When to End a Casual Sex Relationship
As a woman, there must have been a time you wanted to take an extra step with a platonic friend. This must have been a good idea at first if you have ever thought of it. Yes, he is a nice guy and both of you get along well. You hang out for hours without end and you both cannot seem to have enough of each other despite being single. With these factors, there is the urge to go ahead to have a no strings attached sexual relationship.
There is always that one companion or a sex partner that does not require any romantic or emotional attachment. While casual relationships are usually fun at the beginning, it does not take long for reality to set in and you start developing a stronger feeling for him. You begin to think about him when you are not with him. It becomes more evident as each time you fool around with him, it become more obvious that you are beginning to fall in love with him.

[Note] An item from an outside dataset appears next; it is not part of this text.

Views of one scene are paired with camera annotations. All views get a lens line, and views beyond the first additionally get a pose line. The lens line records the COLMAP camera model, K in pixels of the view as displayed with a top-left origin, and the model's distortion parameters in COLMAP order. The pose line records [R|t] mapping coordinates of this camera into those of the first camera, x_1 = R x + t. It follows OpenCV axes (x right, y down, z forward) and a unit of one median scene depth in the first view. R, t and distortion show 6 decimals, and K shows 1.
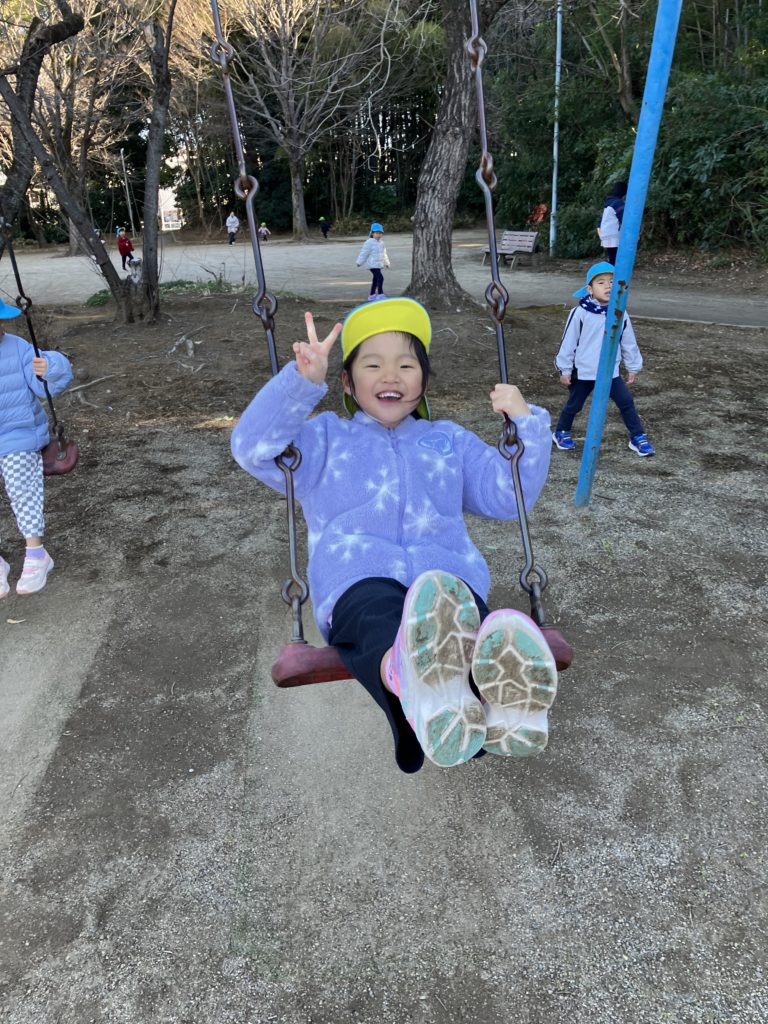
lens RADIAL K [[829.2, 0, 383.3], [0, 829.2, 510.7], [0, 0, 1]] dist [0.001771, -0.003589]
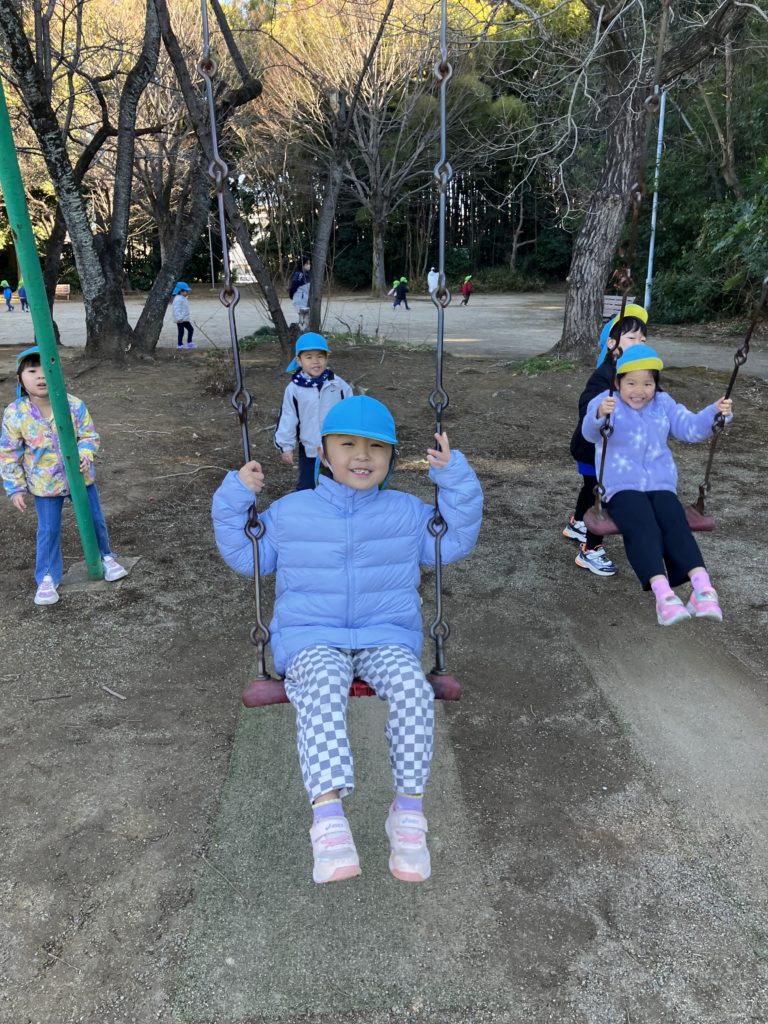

If you are in this situation, it is advised that you end the relationship unless both parties are interested in going all the way.
A casual sexual relationship tends to start out fantastic especially if it is with a good friend. Everything looks great as it seems to be the perfect solution. Such a relationship allows you to keep a supportive yet functional platonic relationship while having a little spice to it. Unfortunately, when reality sets in and the woman starts to tie romantic feelings in with sex whether consciously or unconsciously, parties in the relationship need to have a rethink.
While women easily tie romantic feelings in with sex, men tend to know how to handle hit-and-run sexual encounters. It is relatively easy for men to have some fun on the way without having any feelings for the other party. Regardless of how casual sex is, it is an intimate act. Therefore, women need to be very careful before entering such relationships. It is worth noting that the longer such relationships last, the higher the risk of emotional attachments and subsequent heartbreak.
Once you sense that your emotions are getting in the way of being platonic friends, it is advised that you end the relationship. While you might feel that he is nursing the same feelings, it is advised that you protect yourself by getting out of the relationship. Note that he will come for you if he is really into you.
The simple thing to do is to say “no.” Do not answer his calls or reply his messages. Say no to suggested outings or anything close to a date. Avoid the possibility of a “booty call” and you can be sure that he will get the signal that you want to be without him.
The expectation of both parties from the relationship is to have fun and with both parties realizing this, it is important to keep the relationship as casual as possible to avoid getting emotionally entangled.